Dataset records

----------------

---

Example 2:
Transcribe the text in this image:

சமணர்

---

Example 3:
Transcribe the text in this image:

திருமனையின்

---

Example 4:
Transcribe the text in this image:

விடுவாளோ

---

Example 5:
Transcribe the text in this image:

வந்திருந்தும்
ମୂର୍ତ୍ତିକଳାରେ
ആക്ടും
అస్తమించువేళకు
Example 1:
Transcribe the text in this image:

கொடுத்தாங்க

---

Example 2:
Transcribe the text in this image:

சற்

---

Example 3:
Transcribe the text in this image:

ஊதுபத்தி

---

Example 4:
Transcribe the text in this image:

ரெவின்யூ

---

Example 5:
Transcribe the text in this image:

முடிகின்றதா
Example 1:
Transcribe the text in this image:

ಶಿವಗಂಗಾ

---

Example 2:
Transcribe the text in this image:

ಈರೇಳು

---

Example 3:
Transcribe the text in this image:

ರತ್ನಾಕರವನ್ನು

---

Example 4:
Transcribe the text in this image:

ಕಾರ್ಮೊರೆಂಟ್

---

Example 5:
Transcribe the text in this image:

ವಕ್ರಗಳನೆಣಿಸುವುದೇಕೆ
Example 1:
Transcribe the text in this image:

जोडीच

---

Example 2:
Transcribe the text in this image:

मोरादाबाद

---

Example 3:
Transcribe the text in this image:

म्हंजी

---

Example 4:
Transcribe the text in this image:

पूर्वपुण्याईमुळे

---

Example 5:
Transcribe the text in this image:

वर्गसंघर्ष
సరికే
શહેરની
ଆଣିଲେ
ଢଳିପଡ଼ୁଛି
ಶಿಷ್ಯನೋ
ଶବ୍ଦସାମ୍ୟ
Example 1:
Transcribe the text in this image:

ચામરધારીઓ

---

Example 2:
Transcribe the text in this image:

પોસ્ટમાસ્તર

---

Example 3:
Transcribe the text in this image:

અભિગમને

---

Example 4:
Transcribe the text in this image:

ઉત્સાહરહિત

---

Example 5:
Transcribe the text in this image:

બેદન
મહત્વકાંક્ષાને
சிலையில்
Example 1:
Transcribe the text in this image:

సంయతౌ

----------------

**WHAT YOU NEED TO DO**:
Copy out these lines word for word.

**RESPONSE TO THIS EXERCISE**:
---

Example 2:
Transcribe the text in this image:

சமணர்

---

Example 3:
Transcribe the text in this image:

திருமனையின்

---

Example 4:
Transcribe the text in this image:

விடுவாளோ

---

Example 5:
Transcribe the text in this image:

வந்திருந்தும்
ମୂର୍ତ୍ତିକଳାରେ
ആക്ടും
అస్తమించువేళకు
Example 1:
Transcribe the text in this image:

கொடுத்தாங்க

---

Example 2:
Transcribe the text in this image:

சற்

---

Example 3:
Transcribe the text in this image:

ஊதுபத்தி

---

Example 4:
Transcribe the text in this image:

ரெவின்யூ

---

Example 5:
Transcribe the text in this image:

முடிகின்றதா
Example 1:
Transcribe the text in this image:

ಶಿವಗಂಗಾ

---

Example 2:
Transcribe the text in this image:

ಈರೇಳು

---

Example 3:
Transcribe the text in this image:

ರತ್ನಾಕರವನ್ನು

---

Example 4:
Transcribe the text in this image:

ಕಾರ್ಮೊರೆಂಟ್

---

Example 5:
Transcribe the text in this image:

ವಕ್ರಗಳನೆಣಿಸುವುದೇಕೆ
Example 1:
Transcribe the text in this image:

जोडीच

---

Example 2:
Transcribe the text in this image:

मोरादाबाद

---

Example 3:
Transcribe the text in this image:

म्हंजी

---

Example 4:
Transcribe the text in this image:

पूर्वपुण्याईमुळे

---

Example 5:
Transcribe the text in this image:

वर्गसंघर्ष
సరికే
શહેરની
ଆଣିଲେ
ଢଳିପଡ଼ୁଛି
ಶಿಷ್ಯನೋ
ଶବ୍ଦସାମ୍ୟ
Example 1:
Transcribe the text in this image:

ચામરધારીઓ

---

Example 2:
Transcribe the text in this image:

પોસ્ટમાસ્તર

---

Example 3:
Transcribe the text in this image:

અભિગમને

---

Example 4:
Transcribe the text in this image:

ઉત્સાહરહિત

---

Example 5:
Transcribe the text in this image:

બેદન
મહત્વકાંક્ષાને
சிலையில்
Example 1:
Transcribe the text in this image:

సంయతౌ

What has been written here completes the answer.